Riprendiamo dal CORRIERE della SERA/Firenze di oggi, 26/10/2019, a pag.20, con il titolo "Carteggio Nirenstein-Lattes dalla Cortina di Ferro" la cronaca di Lorella Romagnoli
Ritratto di famiglia
Le carte dello scrittore e storico polacco Alberto Nirenstein e della giornalista del Corriere della Sera e del Corriere Fiorentino Wanda Lattes sono state depositate alla Fondazione di Studi Storici Filippo Turati di Firenze dalle figlie Susanna, Fiamma e Simona. Presto saranno catalogate e in futuro verranno messe a disposizione degli studiosi. «Del babbo — racconta Susanna — ci sono alcuni inediti, studi in polacco e in ebraico e articoli sulla Shoah, della mamma articoli giornalistici sui beni culturali e le carte delle sue ricerche». A ciò si aggiunge la corrispondenza tra loro negli anni tra il '5o e il '53. Alberto Nirenstein, che durante la Seconda Guerra Mondiale si era arruolato come ufficiale nelle Brigate Ebraiche della VIII armata britannica, tornò in Polonia chiamato per una consultazione — lavorava all'ambasciata polacca — ma lì fu trattenuto fino alla morte di Stalin e fu lì che iniziò la ricerca delle testimonianze sull'Olocausto del popolo ebraico rintracciando alcuni diari in cui erano scandite le varie fasi del supplizio e della Resistenza del ghetto di Varsavia. Impossibile rientrare in Italia, dove nel 1945 aveva sposato Wanda Lattes, che negli anni della guerra, giovanissima, era stata staffetta partigiana a Firenze per Giustizia e Libertà. Nel dopoguerra Wanda Lattes aveva iniziato, tra le prime donne in Italia a scegliere questa professione, il suo lavoro da giornalista, e fu proprio allora che visse il trauma della separazione dal suo amato Alberto. «Quegli anni e quelle lettere mia mamma li ha rievocati nel racconto Storia di Alberto — continua Susanna — in cui lei ricorda il loro incontro, il loro amore e poi la disperazione per questo distacco.
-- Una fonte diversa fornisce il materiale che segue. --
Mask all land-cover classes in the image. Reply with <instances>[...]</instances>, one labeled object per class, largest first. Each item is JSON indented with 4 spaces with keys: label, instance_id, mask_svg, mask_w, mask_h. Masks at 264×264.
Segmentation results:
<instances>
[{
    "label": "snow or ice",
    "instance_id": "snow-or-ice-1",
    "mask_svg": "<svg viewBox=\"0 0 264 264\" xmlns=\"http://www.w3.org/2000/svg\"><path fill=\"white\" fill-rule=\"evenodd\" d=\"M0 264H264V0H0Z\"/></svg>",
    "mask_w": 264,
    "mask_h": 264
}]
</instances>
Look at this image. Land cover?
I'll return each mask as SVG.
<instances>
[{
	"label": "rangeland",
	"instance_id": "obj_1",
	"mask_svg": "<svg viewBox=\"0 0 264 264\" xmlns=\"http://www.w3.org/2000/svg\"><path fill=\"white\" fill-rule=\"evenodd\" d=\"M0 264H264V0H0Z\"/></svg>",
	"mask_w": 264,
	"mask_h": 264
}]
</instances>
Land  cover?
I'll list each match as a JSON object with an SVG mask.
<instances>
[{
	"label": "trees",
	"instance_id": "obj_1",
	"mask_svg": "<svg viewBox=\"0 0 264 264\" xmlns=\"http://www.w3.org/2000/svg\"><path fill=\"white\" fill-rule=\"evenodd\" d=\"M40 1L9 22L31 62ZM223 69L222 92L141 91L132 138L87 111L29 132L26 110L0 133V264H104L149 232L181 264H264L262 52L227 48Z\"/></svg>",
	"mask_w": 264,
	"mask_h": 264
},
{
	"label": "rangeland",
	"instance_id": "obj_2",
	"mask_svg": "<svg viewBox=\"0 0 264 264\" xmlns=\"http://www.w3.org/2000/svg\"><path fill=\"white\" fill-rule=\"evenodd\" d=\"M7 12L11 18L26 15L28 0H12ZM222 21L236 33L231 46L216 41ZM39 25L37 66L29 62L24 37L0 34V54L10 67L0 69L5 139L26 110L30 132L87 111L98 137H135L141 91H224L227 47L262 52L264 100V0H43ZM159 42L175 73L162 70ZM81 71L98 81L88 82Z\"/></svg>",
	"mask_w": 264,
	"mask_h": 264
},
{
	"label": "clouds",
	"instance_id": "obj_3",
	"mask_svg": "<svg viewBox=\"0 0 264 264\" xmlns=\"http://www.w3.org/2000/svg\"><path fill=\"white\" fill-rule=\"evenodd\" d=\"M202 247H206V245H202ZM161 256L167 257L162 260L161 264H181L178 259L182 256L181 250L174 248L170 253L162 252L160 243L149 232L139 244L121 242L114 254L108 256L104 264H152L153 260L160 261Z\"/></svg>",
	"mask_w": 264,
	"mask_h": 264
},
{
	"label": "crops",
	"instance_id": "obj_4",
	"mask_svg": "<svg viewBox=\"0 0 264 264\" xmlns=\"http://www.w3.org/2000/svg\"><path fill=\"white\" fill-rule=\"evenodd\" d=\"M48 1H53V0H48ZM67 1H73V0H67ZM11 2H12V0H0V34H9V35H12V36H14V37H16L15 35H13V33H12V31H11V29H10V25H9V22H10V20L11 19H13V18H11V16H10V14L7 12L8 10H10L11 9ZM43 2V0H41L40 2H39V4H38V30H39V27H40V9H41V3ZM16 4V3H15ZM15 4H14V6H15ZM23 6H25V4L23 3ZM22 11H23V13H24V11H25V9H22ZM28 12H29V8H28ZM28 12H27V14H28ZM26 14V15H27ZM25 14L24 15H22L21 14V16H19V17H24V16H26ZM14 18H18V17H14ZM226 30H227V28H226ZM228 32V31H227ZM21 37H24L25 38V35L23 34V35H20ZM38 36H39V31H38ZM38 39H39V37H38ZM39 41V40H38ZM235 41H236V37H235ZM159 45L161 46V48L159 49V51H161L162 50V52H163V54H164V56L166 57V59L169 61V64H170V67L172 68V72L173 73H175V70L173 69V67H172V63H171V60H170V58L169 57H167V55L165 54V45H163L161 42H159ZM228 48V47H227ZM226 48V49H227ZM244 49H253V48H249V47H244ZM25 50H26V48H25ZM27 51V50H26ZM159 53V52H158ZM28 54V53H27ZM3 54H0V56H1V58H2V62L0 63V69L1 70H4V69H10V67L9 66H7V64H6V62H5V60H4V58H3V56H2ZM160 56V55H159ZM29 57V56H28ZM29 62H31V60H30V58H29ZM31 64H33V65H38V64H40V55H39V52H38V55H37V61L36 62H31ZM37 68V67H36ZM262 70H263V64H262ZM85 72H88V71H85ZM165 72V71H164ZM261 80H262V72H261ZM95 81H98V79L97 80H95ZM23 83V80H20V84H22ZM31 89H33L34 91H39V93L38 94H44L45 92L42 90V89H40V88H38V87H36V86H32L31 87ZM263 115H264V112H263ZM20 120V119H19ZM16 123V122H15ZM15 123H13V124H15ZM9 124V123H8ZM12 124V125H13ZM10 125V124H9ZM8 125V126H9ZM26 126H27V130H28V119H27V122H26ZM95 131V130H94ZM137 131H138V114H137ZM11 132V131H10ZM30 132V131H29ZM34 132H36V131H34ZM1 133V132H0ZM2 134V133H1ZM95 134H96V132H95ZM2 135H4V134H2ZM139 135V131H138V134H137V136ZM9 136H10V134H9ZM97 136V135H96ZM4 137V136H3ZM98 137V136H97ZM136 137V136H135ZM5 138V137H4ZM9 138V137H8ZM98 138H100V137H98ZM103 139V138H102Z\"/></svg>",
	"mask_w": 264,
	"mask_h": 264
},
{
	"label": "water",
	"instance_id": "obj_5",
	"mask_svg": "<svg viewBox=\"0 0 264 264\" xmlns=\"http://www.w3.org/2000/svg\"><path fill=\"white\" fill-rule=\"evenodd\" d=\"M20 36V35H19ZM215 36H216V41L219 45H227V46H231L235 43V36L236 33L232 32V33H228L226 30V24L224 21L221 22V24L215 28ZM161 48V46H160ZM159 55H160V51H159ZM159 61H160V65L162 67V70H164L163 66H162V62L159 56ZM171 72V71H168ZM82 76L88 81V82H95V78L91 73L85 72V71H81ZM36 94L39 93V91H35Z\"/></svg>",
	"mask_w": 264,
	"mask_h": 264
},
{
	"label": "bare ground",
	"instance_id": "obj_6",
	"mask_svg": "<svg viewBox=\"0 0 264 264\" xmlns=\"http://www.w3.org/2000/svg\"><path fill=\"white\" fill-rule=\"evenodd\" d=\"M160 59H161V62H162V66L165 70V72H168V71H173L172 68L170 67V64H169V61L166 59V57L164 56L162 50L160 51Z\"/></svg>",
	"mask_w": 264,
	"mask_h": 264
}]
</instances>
Nessuno li aiutava e nessuno aiutava il babbo a venir via dalla cortina di ferro». «Quando telefonava dalla Polonia nella casa dei miei nonni a Firenze, dove vivevamo la mamma, la Susanna ed io, ci assemblavamo intorno al telefono nero appoggiato su un tavolino antico, trattenendo col fiato corto e l'ansia di scambiare almeno una parola la sensazione tragica di una lontananza infinita — ha scritto Fiamma Nirenstein in un articolo in memoria del babbo — Sapevamo che a lui mancavano il cibo, gli abiti, le scarpe, la libertà; gli mancava di nuovo, dopo la perdita della sua famiglia di Baranov nella Shoah e dopo gli anni duri della fondazione di Israele, un nido dove posare il capo. Però, eravamo forti: questo era il messaggio. Dovevamo essere forti, perdurare nonostante le privazioni».